INSTRUCTIONS FOR THE TASK: Search the records for the string "Türsicherungen", then copy each line where it appears.

(Page images and extracted text)
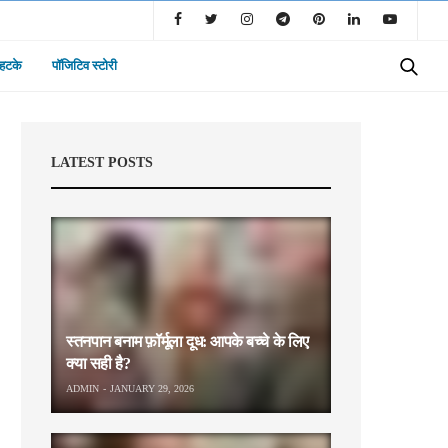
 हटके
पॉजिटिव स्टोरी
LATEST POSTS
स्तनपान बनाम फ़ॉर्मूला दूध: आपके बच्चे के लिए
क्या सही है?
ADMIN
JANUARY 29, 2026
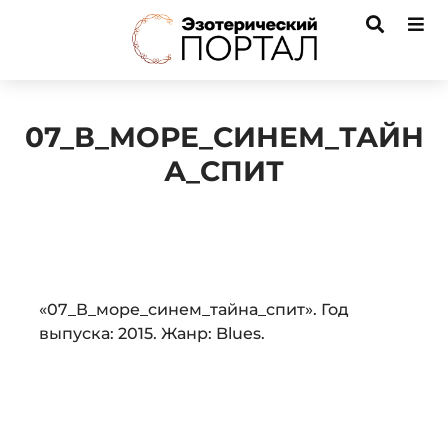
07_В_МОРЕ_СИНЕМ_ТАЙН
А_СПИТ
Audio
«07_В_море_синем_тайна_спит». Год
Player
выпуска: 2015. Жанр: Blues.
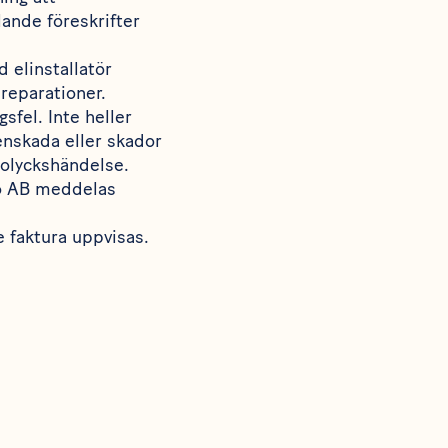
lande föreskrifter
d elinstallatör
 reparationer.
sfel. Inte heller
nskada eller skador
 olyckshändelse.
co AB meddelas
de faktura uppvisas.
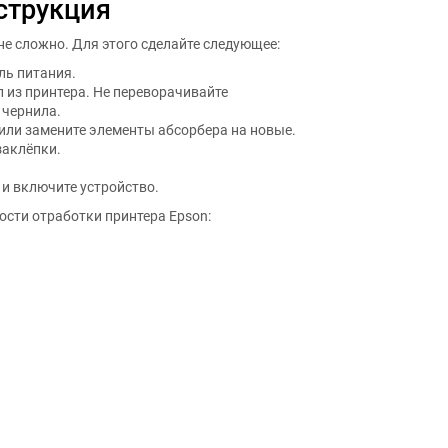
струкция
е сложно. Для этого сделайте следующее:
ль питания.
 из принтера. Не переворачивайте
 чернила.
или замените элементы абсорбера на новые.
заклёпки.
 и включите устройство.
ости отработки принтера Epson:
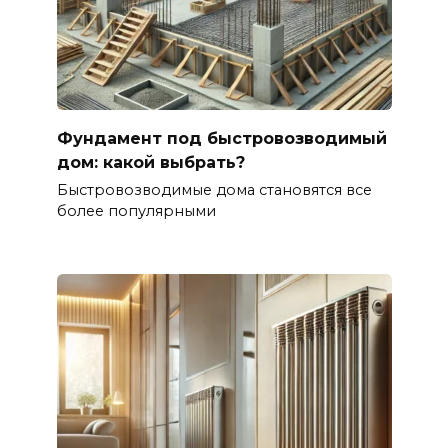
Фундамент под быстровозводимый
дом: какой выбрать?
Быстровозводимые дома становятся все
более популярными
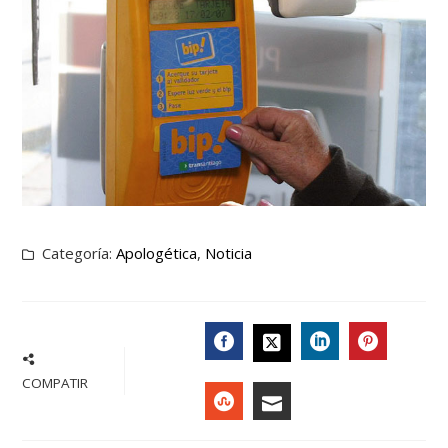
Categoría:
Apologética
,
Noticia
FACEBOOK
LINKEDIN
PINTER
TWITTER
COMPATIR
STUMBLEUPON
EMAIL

==

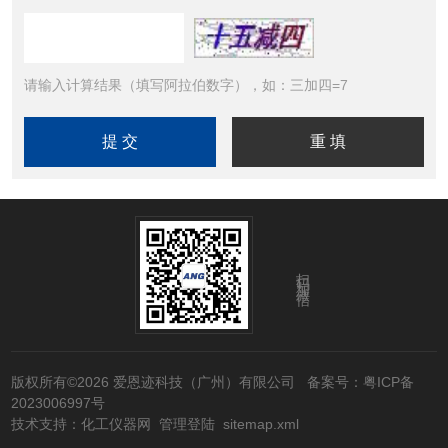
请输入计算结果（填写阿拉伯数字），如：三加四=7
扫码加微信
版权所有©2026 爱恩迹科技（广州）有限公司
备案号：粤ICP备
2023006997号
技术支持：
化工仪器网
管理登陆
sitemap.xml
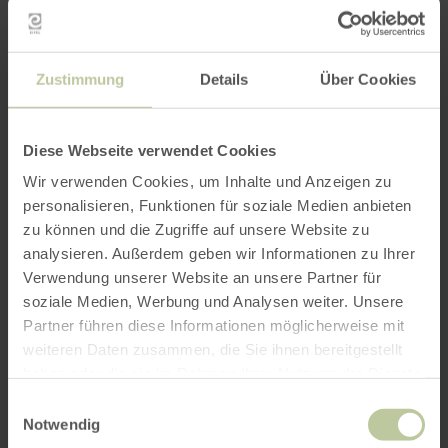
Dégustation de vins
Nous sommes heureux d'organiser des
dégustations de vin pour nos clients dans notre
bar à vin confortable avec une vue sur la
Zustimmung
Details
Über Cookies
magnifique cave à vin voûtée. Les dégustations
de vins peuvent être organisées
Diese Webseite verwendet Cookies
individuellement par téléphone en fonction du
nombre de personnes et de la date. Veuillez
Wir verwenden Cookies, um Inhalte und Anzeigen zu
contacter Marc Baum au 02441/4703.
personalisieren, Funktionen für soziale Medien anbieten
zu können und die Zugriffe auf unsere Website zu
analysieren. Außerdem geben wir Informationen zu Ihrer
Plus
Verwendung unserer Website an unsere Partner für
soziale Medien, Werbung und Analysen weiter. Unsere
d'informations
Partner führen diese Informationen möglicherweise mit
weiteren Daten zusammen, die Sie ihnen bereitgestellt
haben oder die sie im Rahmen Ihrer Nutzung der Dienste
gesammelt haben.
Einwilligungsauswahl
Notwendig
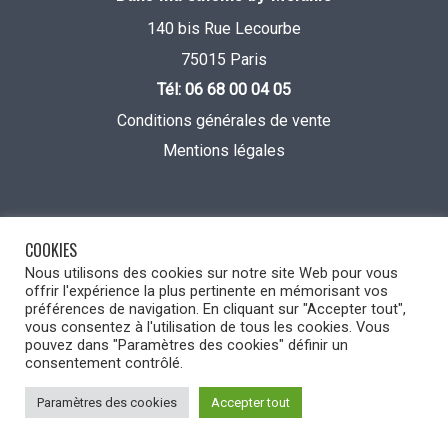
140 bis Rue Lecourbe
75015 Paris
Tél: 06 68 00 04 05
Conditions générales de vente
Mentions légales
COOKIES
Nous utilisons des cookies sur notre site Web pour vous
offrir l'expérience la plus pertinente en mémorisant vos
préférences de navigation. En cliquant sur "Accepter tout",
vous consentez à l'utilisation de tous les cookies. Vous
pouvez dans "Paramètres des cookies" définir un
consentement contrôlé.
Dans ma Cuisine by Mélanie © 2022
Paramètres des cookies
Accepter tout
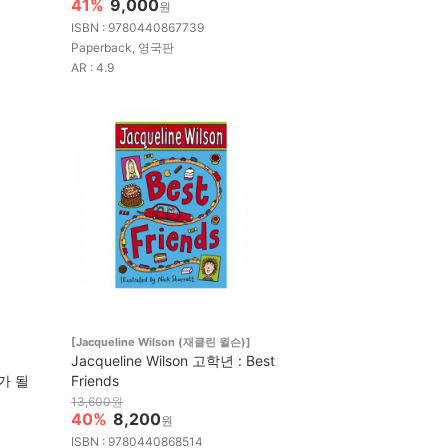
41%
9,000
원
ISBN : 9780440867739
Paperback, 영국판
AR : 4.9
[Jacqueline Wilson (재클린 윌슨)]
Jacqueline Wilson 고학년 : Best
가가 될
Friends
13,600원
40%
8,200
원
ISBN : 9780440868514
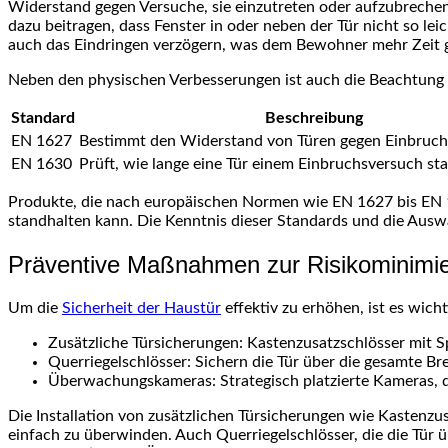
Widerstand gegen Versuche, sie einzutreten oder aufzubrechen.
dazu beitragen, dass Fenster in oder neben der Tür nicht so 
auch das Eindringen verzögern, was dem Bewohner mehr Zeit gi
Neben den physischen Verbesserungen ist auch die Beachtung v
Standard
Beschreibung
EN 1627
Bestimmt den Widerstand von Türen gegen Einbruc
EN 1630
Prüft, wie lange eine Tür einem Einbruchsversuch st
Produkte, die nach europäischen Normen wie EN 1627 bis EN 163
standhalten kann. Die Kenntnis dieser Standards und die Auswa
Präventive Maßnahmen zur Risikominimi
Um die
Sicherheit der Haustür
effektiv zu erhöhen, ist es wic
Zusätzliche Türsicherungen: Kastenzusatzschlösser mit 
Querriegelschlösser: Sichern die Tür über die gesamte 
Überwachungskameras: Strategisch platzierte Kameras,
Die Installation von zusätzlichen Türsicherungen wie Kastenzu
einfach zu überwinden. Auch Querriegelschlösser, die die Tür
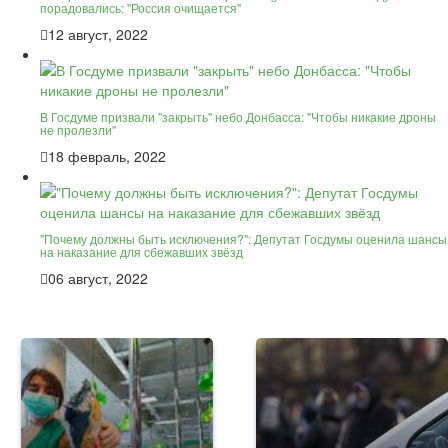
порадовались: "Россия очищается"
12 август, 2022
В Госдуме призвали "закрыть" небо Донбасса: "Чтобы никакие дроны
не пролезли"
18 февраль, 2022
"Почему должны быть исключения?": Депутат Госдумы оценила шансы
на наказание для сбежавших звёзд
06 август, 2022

ANSWER BOX:
Zusätzliche Türsicherungen: Kastenzusatzschlösser mit 
Die Installation von zusätzlichen Türsicherungen wie Kastenzu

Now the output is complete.